Whenever an addiction develops, it always begins with exposure and curiosity. While curiosity at this stage seems harmless, it can easily lead to continued exposure and engagement, which can then lead to a potential addiction.
Curiosity alone is not dangerous, its often the mechanism which sparks direction, interest, and exploration of many wholesome, worthwhile, and fulfilling aspects of life. However, misguided curiosity is typically the catalyst for returning to something harmful, thus opening the door to a more frequent or intense participation in actions or behaviors which can result in addictions.
Lets take, for example, the first time someone is exposed to a cigarette. That first puff, if inhaled, is entirely rejected by the lungs. Fits of coughing happen immediately, as the body attempts to reject the foreign smoke. Typically, there is a quick reaction of dizziness, feeling light headed, and slightly energized. The user may also experience a rejection of the taste of tobacco, and may become slightly sick to their stomach. With such an array of experiences, the user is left to consider that the experience is quite different from what they have ever experienced in the past. While some of the experience was negative, other aspects of the experience was desirable. If the experience is immediately rejected, it is unlikely that the user will return to the behavior. However, if the experience was interesting, coupled with social support, and in some ways found to be pleasurable, the user will likely use curiosity to smoke again in the near future. As we know, Nicotine is one of the most addictive substances, and so just a few curious experiences with smoking can quickly develop into an addiction.

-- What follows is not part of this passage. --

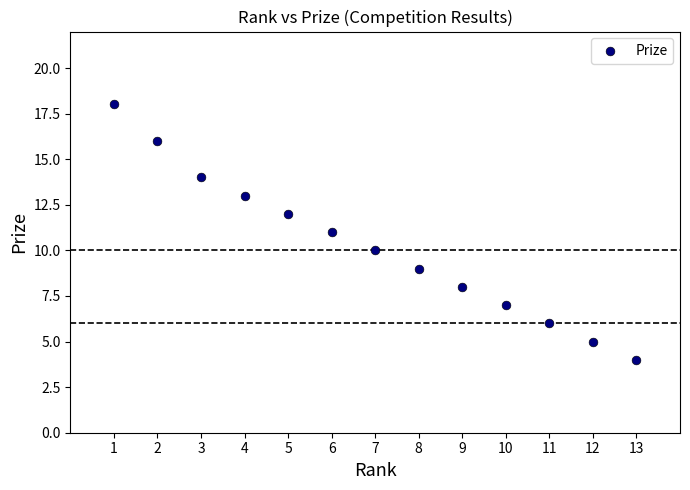

What is the range of Y values (max minus min)?

14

So what do we do when we become exposed to something which we already believe to be harmful or negative, yet we are left curious about it?

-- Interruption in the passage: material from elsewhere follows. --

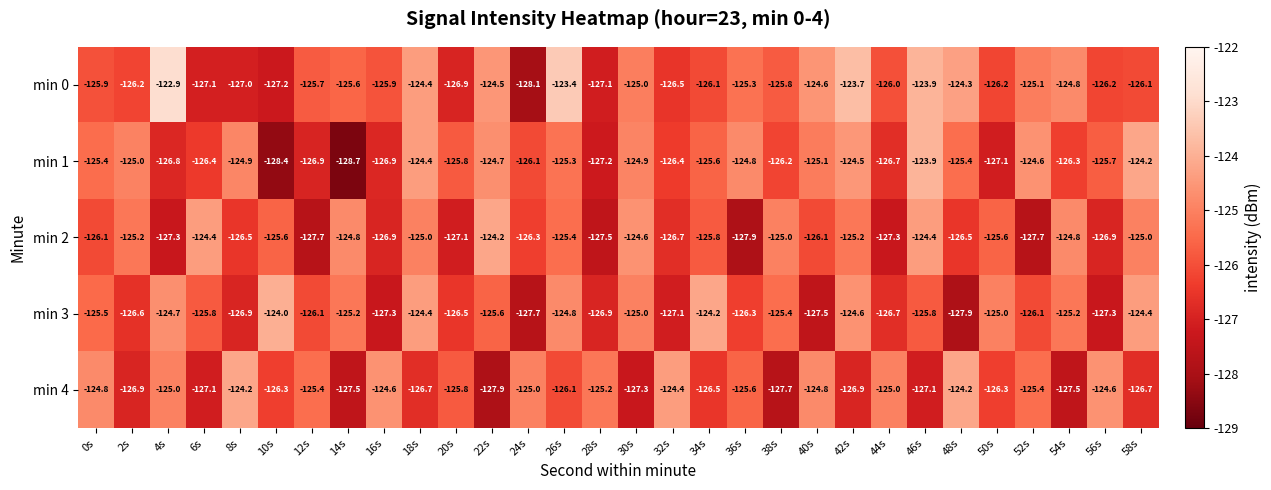

What is the total value across all series at 36s?

-629.9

Let me recommend 5 ways to effectively manage curiosity.
- Your curiosity is coming from a valid source within you. You need to be able to identify, explore, and rationally explain what it is about the exposed experience that makes you curious about it. Understanding yourself in these situations can more fully inform your subsequent actions.
- Talk to a trusted family member or friend. It is much easier to explore decision making at the curious stage rather than the addicted stage. Being able to process your experiences and curiosity while your decision making is still flexible allows you to make choices before you feel constrained by the addiction.
- Educate yourself about the experience, as well as what happens as people more fully experience re-exposure over time. Some long term outcomes can be desirable, while other aspects can be detrimental. Either way, at this point in the process, you still maintain a high degree of maneuverability in decision making.
- Seek out an expert on the topic. If you are considering going down a particular path in life, consulting with someone who has already been down that path can assist you in understanding what lies before you. A guide can warn you of danger, help you explore your curiosity in a safe way if possible.
- Understanding that your curiosity can be just that, curiosity. Wondering about something, considering what an experience is like, even using visualization or fantasy regarding an experience or potential experience is entirely acceptable, and healthy applications of our curiosity. Its when we begin to do things against our better judgement that it moves out of the realm of curiosity.
I hope that those who are in the initial stages of exploring experiences can more fully understand what curiosity is, how to respond to it, and how to effectively manage it in order to avoid potential future addictions.